  8. 09 Dec '08 13:33
    Originally posted by AttilaTheHorn
    There's nothing worse than playing a player who doesn't know the rules, ...
    It's worse playing with people who says, and actually believes it:
    "It's true! It's rules! You are allowed to play one pawn two steps *or* two pawns one step each in the first move!"
    or
    "Yes, I know you checked me, but you didn't say 'check' so I don't have to care!"
    or
    "You cannot move any of your pieces, yeah, I won!"
    or
    "Sure I can change my move, I said 'Jaydoyb', didn't I?"
  9. 09 Dec '08 14:10
    I learned to play from my Dad and he bought me an introduction book. It covered legal moves of the pieces, checkmate, stalemate, 50 move rule, agreed draws, 3 move repition, en-passant and had two annotated games. The Evergreen game and the Immortal game. Excellent book, unfortunately I cannot find it, else I would give it to my kids.
  10. Standard member ivan2908
    SelfProclaimedTitler
    09 Dec '08 14:20 / 1 edit
    Originally posted by znsho
    I learned how to play Chess many, many years ago as a 5-year old child. Being hooked, I played in School Teams right up to teenage level. And yet, after 1000's of games, it was not until I was about 14 or so, playing in School Teams, that I discovered En Pasant!

    What are other player's experience?
    I hate en passant rule. I didn't once run into inferior position on purpose by playing en passant just because it looked cool
  11. Subscriber AttilaTheHorn
    Erro Ergo Sum
    09 Dec '08 16:02
    >It also astounds me, especially in youth tournaments, the number of players who don't know the 50-move rule and that the count starts all over again once a pawn is moved or a capture made, and some of the arbiters in these youth tournaments don't understand it too.
    >A lot of players don't fully understand the 3-fold repetition rule too, not understanding that the repetition need not be consecutive.

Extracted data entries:
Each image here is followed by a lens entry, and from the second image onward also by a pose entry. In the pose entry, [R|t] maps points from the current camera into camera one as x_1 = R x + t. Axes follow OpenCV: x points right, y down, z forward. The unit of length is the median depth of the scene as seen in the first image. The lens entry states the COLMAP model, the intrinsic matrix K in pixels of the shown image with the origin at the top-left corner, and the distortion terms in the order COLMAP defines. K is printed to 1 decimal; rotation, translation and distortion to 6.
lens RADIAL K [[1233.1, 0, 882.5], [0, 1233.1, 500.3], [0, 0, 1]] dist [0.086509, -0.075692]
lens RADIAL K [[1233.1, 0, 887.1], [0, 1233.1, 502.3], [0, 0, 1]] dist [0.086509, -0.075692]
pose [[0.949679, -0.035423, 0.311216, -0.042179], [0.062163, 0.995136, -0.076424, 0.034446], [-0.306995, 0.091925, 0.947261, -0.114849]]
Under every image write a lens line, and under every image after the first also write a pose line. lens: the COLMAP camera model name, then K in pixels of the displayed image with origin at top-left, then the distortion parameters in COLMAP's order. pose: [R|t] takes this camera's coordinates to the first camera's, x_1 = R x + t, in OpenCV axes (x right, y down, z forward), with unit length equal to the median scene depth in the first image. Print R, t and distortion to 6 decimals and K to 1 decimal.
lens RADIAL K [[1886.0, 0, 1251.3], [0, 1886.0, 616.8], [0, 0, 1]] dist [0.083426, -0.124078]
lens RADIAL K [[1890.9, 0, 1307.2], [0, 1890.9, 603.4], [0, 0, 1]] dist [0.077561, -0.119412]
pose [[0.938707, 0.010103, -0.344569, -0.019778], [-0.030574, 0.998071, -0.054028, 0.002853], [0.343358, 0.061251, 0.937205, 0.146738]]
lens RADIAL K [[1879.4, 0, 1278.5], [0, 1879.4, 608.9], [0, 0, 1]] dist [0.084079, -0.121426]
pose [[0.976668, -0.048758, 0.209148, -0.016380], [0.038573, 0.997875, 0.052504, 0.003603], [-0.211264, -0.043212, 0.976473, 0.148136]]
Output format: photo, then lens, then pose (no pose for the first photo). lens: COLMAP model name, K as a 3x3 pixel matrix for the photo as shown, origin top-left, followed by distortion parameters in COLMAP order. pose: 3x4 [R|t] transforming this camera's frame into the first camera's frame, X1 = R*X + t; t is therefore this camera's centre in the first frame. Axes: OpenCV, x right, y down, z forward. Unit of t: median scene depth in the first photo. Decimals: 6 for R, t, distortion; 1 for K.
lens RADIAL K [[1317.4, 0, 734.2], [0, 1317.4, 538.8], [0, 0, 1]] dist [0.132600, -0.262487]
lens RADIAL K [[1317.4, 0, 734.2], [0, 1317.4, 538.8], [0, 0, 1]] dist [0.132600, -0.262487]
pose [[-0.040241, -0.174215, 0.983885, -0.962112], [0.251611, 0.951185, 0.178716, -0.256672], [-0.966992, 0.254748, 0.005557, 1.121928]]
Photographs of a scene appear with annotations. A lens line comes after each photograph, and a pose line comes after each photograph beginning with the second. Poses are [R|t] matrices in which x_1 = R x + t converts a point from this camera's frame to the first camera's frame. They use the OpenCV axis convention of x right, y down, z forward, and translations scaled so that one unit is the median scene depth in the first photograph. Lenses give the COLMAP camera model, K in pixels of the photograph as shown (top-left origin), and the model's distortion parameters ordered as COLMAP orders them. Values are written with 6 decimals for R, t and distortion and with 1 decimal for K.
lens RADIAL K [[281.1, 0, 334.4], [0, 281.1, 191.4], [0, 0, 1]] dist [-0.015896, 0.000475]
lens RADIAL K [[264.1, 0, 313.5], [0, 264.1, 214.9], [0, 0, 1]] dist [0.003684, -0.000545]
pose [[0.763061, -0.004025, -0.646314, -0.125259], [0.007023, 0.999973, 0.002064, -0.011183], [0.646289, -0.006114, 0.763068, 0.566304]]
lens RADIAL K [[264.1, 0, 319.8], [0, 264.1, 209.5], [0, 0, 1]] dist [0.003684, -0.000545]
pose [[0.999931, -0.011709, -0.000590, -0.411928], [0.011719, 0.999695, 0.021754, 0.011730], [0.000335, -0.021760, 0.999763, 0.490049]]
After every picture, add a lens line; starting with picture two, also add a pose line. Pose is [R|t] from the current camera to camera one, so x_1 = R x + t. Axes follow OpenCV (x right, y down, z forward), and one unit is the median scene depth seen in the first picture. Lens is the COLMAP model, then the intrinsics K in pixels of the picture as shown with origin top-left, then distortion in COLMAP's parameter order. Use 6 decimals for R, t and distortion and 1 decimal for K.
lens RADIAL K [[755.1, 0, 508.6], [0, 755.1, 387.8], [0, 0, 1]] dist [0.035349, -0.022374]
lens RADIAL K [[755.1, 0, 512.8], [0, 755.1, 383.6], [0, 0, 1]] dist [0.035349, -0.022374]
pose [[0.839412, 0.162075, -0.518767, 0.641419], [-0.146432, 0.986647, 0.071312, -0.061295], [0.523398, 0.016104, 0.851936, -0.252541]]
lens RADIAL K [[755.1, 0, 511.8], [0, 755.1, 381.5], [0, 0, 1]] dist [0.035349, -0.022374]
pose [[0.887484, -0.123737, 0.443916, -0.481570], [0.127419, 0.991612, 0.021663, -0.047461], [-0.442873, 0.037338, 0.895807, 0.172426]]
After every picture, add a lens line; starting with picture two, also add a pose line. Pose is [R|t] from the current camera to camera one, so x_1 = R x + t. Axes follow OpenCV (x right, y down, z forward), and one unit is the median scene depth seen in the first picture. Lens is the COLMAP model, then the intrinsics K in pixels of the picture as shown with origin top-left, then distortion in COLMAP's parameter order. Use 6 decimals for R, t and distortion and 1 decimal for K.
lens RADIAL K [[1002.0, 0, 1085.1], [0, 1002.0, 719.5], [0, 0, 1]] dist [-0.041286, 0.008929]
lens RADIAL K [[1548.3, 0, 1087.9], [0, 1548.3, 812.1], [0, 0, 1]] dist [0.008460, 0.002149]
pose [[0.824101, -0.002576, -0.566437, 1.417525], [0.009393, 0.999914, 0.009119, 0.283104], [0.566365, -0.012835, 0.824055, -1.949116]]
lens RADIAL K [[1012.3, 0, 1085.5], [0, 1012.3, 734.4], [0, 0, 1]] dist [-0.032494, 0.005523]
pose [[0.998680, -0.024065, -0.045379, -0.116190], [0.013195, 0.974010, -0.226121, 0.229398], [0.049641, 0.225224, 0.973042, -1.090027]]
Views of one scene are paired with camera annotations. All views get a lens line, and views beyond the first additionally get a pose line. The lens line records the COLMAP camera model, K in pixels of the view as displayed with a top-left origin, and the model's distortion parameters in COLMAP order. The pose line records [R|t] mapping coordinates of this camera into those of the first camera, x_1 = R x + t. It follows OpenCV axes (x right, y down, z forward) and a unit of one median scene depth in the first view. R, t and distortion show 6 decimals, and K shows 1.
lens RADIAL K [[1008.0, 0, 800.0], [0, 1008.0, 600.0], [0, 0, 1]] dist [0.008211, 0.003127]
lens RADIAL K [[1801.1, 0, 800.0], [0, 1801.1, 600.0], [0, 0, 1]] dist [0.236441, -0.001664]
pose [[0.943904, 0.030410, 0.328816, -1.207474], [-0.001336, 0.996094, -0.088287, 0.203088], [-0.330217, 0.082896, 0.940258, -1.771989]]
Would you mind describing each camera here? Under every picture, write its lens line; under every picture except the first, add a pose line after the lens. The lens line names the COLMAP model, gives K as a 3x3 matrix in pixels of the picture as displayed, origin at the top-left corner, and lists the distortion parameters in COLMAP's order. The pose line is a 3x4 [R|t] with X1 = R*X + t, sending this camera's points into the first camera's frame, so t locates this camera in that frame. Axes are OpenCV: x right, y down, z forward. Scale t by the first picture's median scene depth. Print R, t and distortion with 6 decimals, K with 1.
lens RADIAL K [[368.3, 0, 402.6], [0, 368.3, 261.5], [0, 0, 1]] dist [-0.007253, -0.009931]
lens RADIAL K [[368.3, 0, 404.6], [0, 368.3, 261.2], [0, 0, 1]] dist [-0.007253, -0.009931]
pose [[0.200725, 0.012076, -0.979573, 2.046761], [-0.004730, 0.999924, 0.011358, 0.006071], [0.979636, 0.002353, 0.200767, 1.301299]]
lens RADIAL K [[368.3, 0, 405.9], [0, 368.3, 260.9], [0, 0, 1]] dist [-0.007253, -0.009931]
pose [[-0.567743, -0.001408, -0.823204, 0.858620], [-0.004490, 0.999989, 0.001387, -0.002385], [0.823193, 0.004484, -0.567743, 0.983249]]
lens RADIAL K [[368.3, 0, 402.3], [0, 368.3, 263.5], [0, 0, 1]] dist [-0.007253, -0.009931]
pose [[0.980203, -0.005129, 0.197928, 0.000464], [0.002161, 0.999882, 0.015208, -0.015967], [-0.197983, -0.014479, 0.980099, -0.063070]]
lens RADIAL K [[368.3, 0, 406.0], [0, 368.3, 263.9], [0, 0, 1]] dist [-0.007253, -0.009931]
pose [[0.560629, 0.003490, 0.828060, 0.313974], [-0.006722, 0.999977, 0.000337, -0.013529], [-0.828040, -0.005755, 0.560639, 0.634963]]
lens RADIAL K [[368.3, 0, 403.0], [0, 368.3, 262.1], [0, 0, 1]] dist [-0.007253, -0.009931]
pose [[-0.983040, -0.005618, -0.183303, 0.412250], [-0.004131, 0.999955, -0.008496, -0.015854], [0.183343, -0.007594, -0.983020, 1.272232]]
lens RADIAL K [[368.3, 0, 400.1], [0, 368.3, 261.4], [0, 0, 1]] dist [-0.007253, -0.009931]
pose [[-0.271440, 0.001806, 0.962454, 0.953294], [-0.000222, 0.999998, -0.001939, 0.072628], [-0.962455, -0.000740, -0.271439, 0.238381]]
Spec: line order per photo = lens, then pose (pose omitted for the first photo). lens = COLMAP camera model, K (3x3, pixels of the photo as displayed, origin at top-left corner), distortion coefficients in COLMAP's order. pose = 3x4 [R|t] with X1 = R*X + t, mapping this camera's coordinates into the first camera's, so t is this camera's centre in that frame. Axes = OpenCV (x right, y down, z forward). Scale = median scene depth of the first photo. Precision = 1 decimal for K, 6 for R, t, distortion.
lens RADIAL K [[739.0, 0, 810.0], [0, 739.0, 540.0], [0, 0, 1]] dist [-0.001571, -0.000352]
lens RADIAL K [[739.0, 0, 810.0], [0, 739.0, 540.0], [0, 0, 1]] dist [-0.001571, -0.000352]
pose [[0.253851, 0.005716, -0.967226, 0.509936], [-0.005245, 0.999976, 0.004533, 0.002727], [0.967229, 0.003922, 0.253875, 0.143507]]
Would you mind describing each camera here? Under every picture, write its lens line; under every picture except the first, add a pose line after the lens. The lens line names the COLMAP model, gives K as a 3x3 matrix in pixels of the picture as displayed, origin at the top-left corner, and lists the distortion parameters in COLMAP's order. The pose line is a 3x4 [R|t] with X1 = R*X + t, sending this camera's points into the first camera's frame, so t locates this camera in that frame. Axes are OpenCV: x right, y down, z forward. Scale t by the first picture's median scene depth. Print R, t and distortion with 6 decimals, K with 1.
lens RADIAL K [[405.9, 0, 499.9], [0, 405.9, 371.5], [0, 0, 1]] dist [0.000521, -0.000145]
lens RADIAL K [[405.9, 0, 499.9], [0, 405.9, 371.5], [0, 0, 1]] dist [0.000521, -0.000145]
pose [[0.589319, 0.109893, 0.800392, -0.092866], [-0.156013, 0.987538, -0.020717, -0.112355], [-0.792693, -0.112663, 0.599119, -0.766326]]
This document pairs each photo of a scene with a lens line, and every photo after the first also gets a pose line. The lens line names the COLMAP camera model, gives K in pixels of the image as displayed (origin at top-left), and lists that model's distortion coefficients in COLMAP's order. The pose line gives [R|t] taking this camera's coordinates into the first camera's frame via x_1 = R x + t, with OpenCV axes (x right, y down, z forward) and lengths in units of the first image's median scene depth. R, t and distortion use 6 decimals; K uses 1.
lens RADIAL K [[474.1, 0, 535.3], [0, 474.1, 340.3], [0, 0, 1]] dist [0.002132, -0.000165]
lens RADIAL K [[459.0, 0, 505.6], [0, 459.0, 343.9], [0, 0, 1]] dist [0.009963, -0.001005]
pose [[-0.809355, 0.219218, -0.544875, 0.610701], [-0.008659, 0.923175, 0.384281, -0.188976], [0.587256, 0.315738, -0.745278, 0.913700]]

§ Exercise tasks:
1: In the chess forum thread, which two annotated games did the introduction book include?
2: Copy word for word the part of the chess forum thread between "10. Standard member ivan2908" and "other player's experience?", inclusive.
3: Translate this sentence from the chess forum thread into Spanish: "I learned to play from my Dad and he bought me an introduction book."

§ Outputs in order:
1: The Evergreen game and the Immortal game.

2:
10. Standard member ivan2908
    SelfProclaimedTitler
    09 Dec '08 14:20 / 1 edit
    Originally posted by znsho
    I learned how to play Chess many, many years ago as a 5-year old child. Being hooked, I played in School Teams right up to teenage level. And yet, after 1000's of games, it was not until I was about 14 or so, playing in School Teams, that I discovered En Pasant!

    What are other player's experience?

3: Aprendí a jugar con mi papá y él me compró un libro de introducción.